**Document passage:**
################

Lowell pointed to the content of Biden’s text messages around the time of the gun purchase, noting that those, specifically, did not reference drugs. In his opening statement, Lowell sought to show that drug addicts often don’t consider themselves addicts.

“In jury selection, you were asked about whether you or members of your family may have had any issues with drug abuse,” Lowell said in his opening statement. “If you have or even if not, the evidence will show you that like so many people, including Hunter, until their problems, are in a deep state of denial about their use.”

On Tuesday, Jensen testified about the laptop that Hunter Biden left behind at a Delaware repair shop and never retrieved. She said the laptop contained “evidence of addiction.” 

She read aloud Hunter Biden’s text messages that used coded language such as “baby powder” and “chore boy” to conceal his crack cocaine use as he appeared to be arranging to buy drugs in the months leading up to the gun purchase. 

The day after the gun purchase, she testified, Hunter Biden sent a message to Hallie Biden about “waiting for a dealer named Mookie.” The next day, he sent another to her that said, “I was sleeping on a car smoking crack on 4th Street and Rodney.” 

Jensen also testified that bank statements showed Hunter Biden withdrawing more than $151,000 in cash between September 2018 and November 2018. He made cash withdrawals on all but four days in October, the month he purchased the gun. He withdrew $5,000 on Oct. 12, 2018, the day he bought the gun.

################

**Given records:**

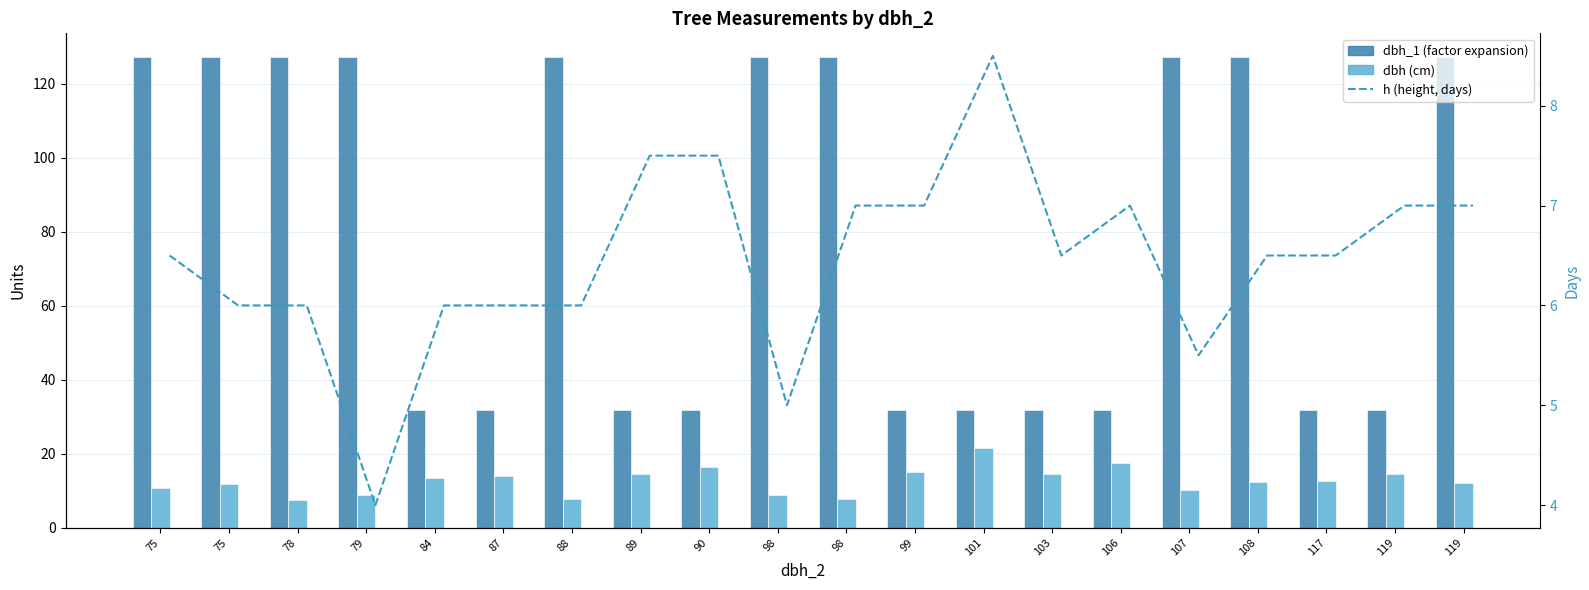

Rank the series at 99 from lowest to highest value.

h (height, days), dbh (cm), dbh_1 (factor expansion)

################

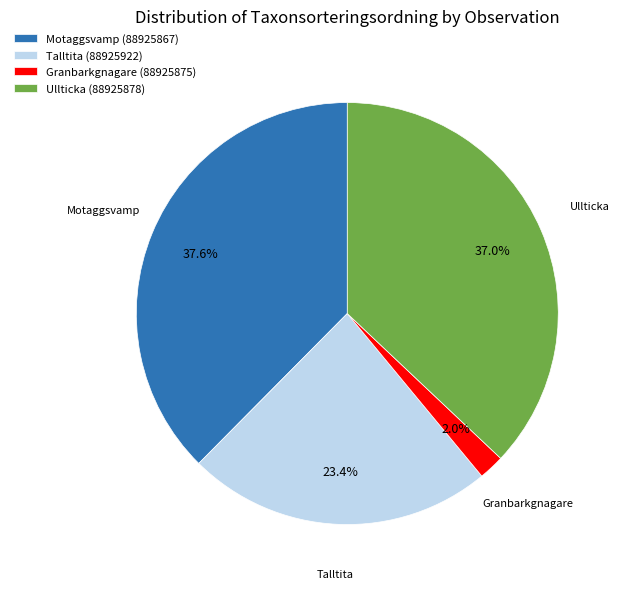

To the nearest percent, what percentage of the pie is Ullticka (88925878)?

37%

################

**Aim of the exercise:**
Set down the trial coverage word for word, from "On Tuesday, Jensen" up to and including "the gun purchase.". The records are separate material, unconnected to the trial coverage.

**Response for this exercise:**
On Tuesday, Jensen testified about the laptop that Hunter Biden left behind at a Delaware repair shop and never retrieved. She said the laptop contained “evidence of addiction.” 

She read aloud Hunter Biden’s text messages that used coded language such as “baby powder” and “chore boy” to conceal his crack cocaine use as he appeared to be arranging to buy drugs in the months leading up to the gun purchase.